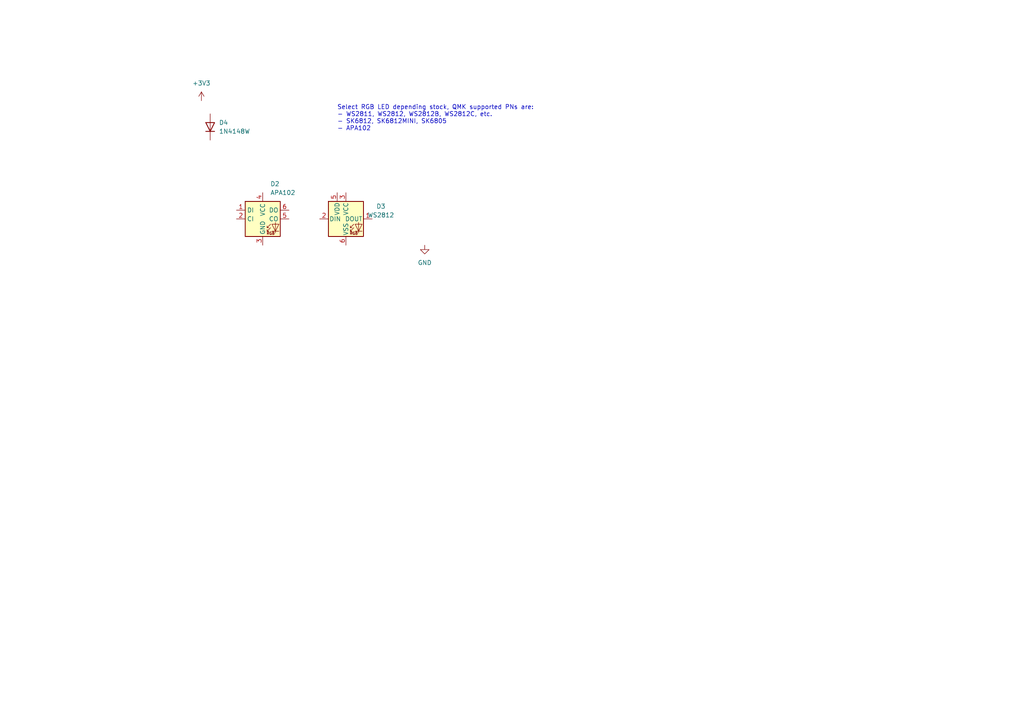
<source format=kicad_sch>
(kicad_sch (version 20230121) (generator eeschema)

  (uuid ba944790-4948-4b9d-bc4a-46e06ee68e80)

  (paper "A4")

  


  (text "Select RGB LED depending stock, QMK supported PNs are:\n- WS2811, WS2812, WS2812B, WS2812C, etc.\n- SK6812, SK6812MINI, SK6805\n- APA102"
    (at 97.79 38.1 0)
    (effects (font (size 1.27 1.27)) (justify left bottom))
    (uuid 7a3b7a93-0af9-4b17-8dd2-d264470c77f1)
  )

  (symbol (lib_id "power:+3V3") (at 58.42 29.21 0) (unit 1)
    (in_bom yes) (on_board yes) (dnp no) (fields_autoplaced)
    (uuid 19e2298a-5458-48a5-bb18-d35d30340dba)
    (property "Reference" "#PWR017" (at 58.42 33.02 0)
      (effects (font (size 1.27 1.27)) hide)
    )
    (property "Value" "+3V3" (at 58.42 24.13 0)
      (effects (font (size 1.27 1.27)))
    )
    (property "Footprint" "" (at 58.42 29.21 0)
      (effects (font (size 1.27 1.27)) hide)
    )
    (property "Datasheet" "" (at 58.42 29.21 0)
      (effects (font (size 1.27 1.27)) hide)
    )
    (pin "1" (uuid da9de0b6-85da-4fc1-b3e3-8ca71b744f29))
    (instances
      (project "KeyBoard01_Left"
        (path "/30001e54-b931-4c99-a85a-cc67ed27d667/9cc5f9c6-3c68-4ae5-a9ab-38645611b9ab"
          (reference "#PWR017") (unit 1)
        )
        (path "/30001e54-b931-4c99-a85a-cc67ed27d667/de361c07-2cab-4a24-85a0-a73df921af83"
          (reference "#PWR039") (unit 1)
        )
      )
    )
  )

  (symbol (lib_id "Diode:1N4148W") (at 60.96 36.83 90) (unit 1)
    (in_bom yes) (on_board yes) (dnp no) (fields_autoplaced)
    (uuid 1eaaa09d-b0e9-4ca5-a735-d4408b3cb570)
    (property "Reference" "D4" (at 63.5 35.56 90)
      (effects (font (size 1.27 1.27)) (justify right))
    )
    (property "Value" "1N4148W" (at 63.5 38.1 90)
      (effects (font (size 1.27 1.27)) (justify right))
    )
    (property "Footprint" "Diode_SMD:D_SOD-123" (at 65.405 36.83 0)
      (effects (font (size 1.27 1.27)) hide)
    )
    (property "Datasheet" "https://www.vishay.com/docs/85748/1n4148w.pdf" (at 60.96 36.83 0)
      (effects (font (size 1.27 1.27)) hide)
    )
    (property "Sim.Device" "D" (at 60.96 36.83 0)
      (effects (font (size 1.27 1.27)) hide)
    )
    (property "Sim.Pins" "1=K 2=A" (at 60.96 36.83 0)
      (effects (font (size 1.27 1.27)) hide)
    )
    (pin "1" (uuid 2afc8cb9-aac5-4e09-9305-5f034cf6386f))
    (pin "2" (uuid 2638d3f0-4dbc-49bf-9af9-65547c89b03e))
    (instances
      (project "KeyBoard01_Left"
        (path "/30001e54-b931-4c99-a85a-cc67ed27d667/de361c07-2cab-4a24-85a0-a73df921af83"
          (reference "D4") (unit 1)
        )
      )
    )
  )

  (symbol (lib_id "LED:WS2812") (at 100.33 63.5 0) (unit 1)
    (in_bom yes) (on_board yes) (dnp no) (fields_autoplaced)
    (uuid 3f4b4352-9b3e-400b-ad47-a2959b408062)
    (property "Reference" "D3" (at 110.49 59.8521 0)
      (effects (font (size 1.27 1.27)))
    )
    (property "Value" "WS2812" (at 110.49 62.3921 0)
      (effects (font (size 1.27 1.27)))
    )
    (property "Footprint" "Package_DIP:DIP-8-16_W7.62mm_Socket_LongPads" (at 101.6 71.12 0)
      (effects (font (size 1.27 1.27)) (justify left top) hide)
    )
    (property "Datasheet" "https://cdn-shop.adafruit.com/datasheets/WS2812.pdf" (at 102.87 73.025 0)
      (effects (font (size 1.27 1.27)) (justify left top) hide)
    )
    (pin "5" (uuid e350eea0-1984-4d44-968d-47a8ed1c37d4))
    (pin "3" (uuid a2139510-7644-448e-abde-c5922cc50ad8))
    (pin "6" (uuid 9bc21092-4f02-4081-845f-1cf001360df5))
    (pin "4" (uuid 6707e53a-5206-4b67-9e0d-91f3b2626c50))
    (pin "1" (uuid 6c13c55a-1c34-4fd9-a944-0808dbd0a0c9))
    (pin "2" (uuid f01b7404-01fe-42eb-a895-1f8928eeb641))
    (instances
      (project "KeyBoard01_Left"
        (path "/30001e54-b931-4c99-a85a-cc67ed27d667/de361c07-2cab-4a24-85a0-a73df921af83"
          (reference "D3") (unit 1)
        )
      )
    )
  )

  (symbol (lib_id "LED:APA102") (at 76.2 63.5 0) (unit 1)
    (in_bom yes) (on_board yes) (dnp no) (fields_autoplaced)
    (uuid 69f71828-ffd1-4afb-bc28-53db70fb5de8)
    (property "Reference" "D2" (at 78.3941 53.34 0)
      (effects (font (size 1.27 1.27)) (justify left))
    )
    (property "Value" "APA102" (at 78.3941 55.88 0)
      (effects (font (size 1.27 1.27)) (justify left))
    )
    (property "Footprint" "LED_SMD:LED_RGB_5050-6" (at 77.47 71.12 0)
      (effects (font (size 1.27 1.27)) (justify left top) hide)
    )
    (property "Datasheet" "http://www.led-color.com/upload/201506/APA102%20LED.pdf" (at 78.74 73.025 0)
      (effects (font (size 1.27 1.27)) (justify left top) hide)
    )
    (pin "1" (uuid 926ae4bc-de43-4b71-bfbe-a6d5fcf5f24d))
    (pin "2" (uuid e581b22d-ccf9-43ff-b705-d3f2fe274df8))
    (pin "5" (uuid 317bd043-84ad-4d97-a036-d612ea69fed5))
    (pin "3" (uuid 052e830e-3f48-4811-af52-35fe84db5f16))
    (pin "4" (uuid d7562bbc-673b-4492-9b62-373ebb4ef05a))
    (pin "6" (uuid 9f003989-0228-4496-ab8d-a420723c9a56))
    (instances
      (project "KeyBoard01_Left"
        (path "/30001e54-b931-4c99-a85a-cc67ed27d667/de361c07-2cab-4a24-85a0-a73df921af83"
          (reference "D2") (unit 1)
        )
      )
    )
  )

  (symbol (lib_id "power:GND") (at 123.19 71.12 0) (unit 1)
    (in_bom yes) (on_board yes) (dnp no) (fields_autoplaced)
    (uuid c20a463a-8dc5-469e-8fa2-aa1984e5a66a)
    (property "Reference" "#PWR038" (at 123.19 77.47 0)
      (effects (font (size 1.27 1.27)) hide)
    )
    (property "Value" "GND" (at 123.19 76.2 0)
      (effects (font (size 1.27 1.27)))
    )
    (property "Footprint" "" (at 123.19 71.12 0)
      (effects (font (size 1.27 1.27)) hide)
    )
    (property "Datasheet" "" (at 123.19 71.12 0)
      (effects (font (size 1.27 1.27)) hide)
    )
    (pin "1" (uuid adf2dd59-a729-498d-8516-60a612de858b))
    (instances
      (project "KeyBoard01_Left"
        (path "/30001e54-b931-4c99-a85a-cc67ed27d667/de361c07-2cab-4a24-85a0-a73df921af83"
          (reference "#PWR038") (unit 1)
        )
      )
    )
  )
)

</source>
==========
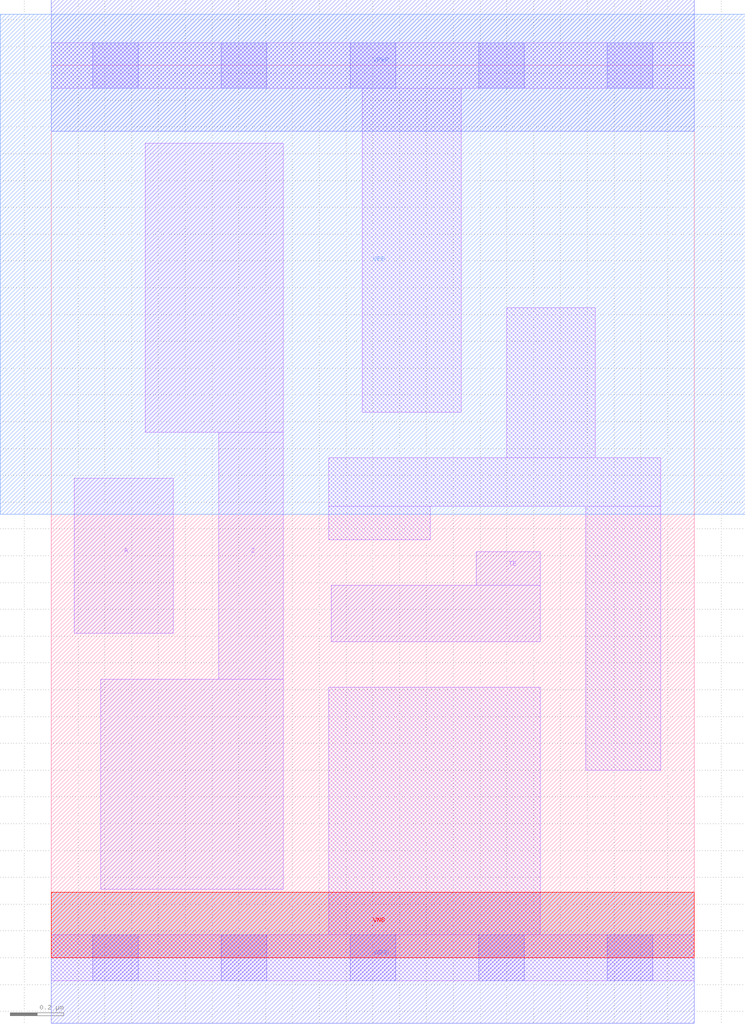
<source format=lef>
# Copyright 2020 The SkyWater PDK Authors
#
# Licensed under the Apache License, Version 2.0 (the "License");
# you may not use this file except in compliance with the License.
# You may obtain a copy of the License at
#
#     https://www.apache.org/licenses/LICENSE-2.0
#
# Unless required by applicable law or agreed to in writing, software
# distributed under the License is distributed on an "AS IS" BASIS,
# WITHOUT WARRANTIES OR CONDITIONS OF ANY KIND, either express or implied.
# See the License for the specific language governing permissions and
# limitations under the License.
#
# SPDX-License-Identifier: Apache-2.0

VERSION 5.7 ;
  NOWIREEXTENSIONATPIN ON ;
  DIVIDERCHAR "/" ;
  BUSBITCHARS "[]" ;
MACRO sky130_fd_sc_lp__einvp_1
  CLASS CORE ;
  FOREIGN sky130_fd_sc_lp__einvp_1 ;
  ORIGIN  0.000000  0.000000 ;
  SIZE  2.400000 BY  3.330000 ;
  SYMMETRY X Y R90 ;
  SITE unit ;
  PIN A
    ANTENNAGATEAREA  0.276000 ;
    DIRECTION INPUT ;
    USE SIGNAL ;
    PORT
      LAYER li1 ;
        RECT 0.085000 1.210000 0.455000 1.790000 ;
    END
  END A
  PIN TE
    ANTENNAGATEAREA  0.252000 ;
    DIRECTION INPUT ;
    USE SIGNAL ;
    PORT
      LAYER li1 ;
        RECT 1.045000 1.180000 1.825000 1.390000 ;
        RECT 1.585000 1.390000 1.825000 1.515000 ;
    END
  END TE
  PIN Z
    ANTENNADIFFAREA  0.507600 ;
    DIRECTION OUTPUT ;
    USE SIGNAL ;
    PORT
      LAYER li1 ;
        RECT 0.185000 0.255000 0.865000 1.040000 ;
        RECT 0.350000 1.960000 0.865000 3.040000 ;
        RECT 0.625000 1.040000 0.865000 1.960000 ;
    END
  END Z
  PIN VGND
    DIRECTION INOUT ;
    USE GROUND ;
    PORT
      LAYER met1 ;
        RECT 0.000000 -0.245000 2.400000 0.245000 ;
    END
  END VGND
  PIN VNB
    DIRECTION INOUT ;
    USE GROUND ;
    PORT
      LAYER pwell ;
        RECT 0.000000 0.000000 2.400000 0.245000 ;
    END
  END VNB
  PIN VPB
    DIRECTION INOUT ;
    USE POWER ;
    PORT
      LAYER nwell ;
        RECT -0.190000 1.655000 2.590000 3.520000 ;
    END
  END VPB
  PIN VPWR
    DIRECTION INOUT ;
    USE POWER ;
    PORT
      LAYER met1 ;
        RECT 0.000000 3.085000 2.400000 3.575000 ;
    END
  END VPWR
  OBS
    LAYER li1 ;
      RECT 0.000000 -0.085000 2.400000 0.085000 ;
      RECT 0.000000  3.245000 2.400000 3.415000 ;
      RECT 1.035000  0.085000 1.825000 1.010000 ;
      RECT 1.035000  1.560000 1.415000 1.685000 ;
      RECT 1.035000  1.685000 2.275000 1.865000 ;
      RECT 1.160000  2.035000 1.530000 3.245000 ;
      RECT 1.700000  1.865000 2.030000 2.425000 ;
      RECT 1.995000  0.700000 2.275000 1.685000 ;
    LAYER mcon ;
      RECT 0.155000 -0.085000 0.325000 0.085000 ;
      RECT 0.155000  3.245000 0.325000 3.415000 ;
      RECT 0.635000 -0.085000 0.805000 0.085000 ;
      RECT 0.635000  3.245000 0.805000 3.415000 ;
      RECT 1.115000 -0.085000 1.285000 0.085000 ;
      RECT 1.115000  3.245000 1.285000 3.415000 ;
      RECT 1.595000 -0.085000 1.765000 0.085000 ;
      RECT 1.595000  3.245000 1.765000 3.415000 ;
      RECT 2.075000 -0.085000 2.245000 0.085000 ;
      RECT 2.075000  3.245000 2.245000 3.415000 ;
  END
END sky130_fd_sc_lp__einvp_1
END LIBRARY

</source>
==========
## ACTIVITY
For this exercise, please output exactly the lines above starting at the line with "<source format=kicad_sch>" and ending at the line with "(effects (font (size 1.27 1.27)) (justify left bottom))", ends included.

## ANSWER
<source format=kicad_sch>
(kicad_sch (version 20230121) (generator eeschema)

  (uuid ba944790-4948-4b9d-bc4a-46e06ee68e80)

  (paper "A4")

  


  (text "Select RGB LED depending stock, QMK supported PNs are:\n- WS2811, WS2812, WS2812B, WS2812C, etc.\n- SK6812, SK6812MINI, SK6805\n- APA102"
    (at 97.79 38.1 0)
    (effects (font (size 1.27 1.27)) (justify left bottom))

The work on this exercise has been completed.